• _Tasks to carry out_:
- A) From the WPF text, list every image format that it says WPF supports.
- B) Carry on the WPF text from its final sentence, keeping its technical voice.

• _Given text_:
----

WPF's emphasis on vector graphics allows most controls and elements to be scaled without loss in quality or pixelization, thus increasing accessibility. With the exception of Silverlight, Direct3D integration allows for streamlined 3D rendering.  In addition, interactive 2D content can be overlaid on 3D surfaces natively.

Data binding
 WPF has a built-in set of data services to enable application developers to bind and manipulate data within applications. It  supports four types of data binding:
 one time: where the client ignores updates on the server.
 one way: where the client has read-only access to data.
 two way: where client can read from and write data to the server
 one way to source: where the client has write-only access to data
LINQ queries, including LINQ to XML, can also act as data sources for data binding.
 Binding of data has no bearing on its presentation. WPF provides data templates to control presentation of data.
 A set of built-in controls is provided as part of WPF, containing items such as button, menu, grids, and list box.
 Dependency Properties can be added to Behaviours or Attached Properties to add custom binding properties.
 A powerful concept in the WPF is the logical separation of a control from its appearance.
 A control's template can be overridden to completely change its visual appearance.
 A control can contain any other control or layout, allowing for a high degree of control over composition.
Features retained mode graphics. Repainting the display isn't always necessary.

Media services
 The WPF provides an integrated system for building user interfaces with common media elements like vector and raster images, audio, and video.  WPF also provides an animation system and a 2D/3D rendering system.
 WPF provides shape primitives for 2D graphics along with a built-in set of brushes, pens, geometries, and transforms.
 The 3D capabilities in WPF are a subset of the full-feature set provided by Direct3D. However, WPF provides tighter integration with other features like user interfaces, documents, and media. This makes it possible to have 3D user interfaces, 3D documents, or 3D media.
 There is support for most common image formats: BMP, JPEG, PNG, TIFF, Windows Media Photo, GIF, and ICON.
 WPF supports the video formats WMV, MPEG and some AVI files by default, but since it has Windows Media Player running beneath, WPF can use all the codecs installed for it.

Templates
 In WPF you can define the look of an element directly, via its properties, or indirectly with a template or style. At its simplest a style is a combination of property settings that can be applied to a UI element with a single property attribute. Templates are a mechanism for defining alternative UI for portions of your WPF application.  There are several template types available in WPF (ControlTemplate, DataTemplate, HierarchicalDataTemplate, and ItemsPanelTemplate).
Control templates
 Underlying all UI controls in WPF is a new composition model. Every control is composed of one or more ‘visuals’. These visual sub-elements are turned into a hierarchical visual tree by WPF and eventually rendered by the GPU. Because WPF controls are not wrappers for standard Windows controls their UI can be radically changed without affecting the normal behavior of the control.

----

Pose estimation data:
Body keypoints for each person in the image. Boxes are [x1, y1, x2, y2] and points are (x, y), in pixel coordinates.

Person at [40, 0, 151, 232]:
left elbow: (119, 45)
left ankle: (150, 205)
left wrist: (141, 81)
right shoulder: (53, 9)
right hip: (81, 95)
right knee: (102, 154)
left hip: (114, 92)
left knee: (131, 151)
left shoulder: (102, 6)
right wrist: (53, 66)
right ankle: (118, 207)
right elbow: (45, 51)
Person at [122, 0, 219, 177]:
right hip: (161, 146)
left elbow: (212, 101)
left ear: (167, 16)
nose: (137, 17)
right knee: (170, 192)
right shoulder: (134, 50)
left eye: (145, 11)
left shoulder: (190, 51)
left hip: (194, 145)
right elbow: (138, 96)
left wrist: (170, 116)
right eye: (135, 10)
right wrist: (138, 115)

----

• _Exercise answers_:
- A) BMP, JPEG, PNG, TIFF, Windows Media Photo, GIF, ICON

- B)
 Every control in WPF has a default ‘template’ that defines its visual tree. The default template is created by the control author and is replaceable by other developers and designers. The substitute UI is placed within a ControlTemplate.
Data templates
 WPF has a flexible data binding system. UI elements can be populated and synchronized with data from an underlying data model. Rather than showing simple text for the bound data, WPF can apply a data template (replaceable UI for .NET types) before rendering to the visual tree.

Animations
 WPF supports time-based animations, in contrast to the frame-based approach. This decouples the speed of the animation from how the system is performing.
 WPF supports low level animation via timers and higher level abstractions of animations via the Animation classes.
 Any WPF element property can be animated as long as it is registered as a dependency property.
 Animation classes are based on the .NET type of property to be animated. For instance, changing the color of an element is done with the ColorAnimation class and animating the width of an element (which is typed as a double) is done with the DoubleAnimation class.
 Animations can be grouped into Storyboards.
 Storyboards are the primary way to start, stop, pause and otherwise manipulate the animations.
 Animations can be triggered by external events, including user action.
 Scene redraws are time triggered.
 Presentation timers are initialized and managed by WPF.
 Animation effects can be defined on a per-object basis, which can be accessed directly from XAML markup.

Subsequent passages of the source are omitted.